Mr. Neale: - This Company like a fruitful Tree, as long as governed by the Parliament, but not since they governed themselves; which was 6o Eliz. Before, called the Merchant Adventurers of England, now of London. - That more Wool and Cloth carried out in H. IV. Time, by seven Times over, than the Merchant Adventures do now in Cloth.

A Petition from the Merchants of the Staple, read ; praying Liberty for Exportation of dyed Cloths.

Mr. Comptroller : - Proved at the Committee, that the Merchant Adventurers carried not out above the 12th Part of the dyed and dressed Cloths, nor above Four of them Traders in it.

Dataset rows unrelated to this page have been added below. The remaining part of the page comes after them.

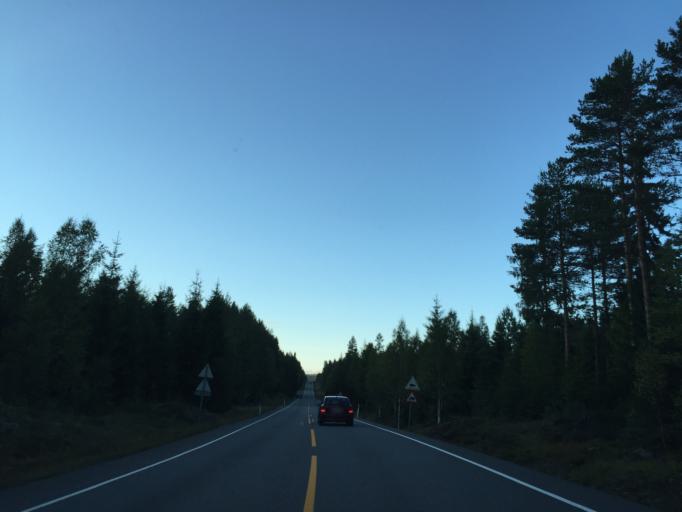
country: NO
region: Hedmark
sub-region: Nord-Odal
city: Sand
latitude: 60.5184
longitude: 11.5114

Sir Nich. Tufton tendereth several Petitions from the Kentish Clothiers, for Freedom for other Merchants, besides the Merchant Adventurers, to buy coloured Cloths: Which read.

Sir Jo. Savyle: - What will the Issue be, if the Merchant Adventurers take off their Hands, and leave their

Trades? Confusion of Trade following, this main Commodity of Cloth will stick more than now. - Doubteth, if we take away the dyed and coloured Cloths from them, they will give us the white, and not meddle with them.

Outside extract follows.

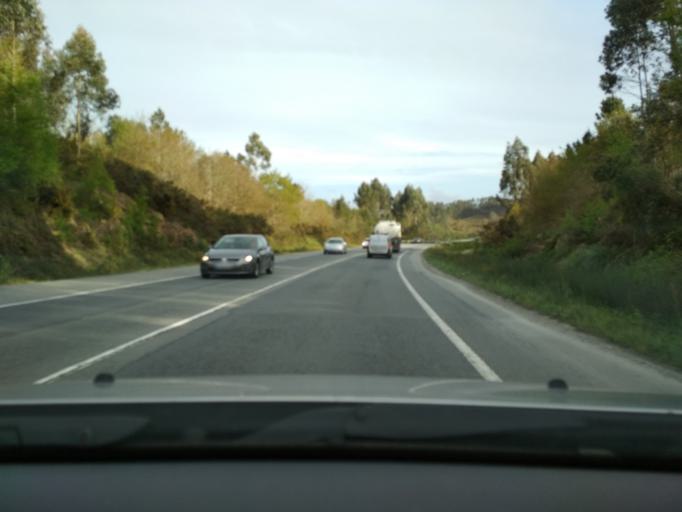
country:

Sir Edw. Sands: - In Genoa a Company of St. George; now grown so great, as independent of the State.

Sir Edw. Coke: - Nullum simile quatuor pedibus currit.

- Is for the Liberty of Transporting of dyed and dressed Cloths.

Mr. Recorder: - The Question only, whether all Merchants may carryed [a] coloured Cloths to the Places, where the Merchant Adventurers trade. - Is against this. Doubteth this Innovation would grow dangerous to the Commonwealth.

Sir D. Digges : - That the Enlarging coloured Cloth to all Merchants, into the Parts, where the Merchant Adventurers trade, is to take it from them; because; they pay nothing to the Support of the Charges of the Merchant Adventurers.

Mr. Solicitor : - This a Question of great Difficulty.

- Doubteth, this Enlargement will much hinder Trade for Cloths.

Sir Ro. Phillippes: - To make this Enlargement a Probationer, until the next Session; then upon Examination of the Progress, to confirm, and alter, as shall be Cause.

Sir Geor. Chudleighe, - for the Enlargement, so as they be not carried to the Towns, where the Merchant Adventurers carry.

Sir Francis Nethersall, - against this Enlargement.

Sir Edw. Gyles:- - Not now to go to the Question.

Sir Tho. Wentworth: - To defer this till Friday; - and, that the Merchant Adventurers may, in the mean time, give in their Answer, whether they will hold their Trade upon the other Points, or not.

The further Debate and Resolution hereof deferred till Saturday next, Eight Clock; and then to sit as a Committee.

Hopkyns.

Hopkyns' Committee to be on Friday next, Two Clock; and the Petition of his Creditors referred to the same Committee.

Adjournment.

The House adjourned till Friday Morning, Seven Clock: But the Committees, in the mean time, may sit.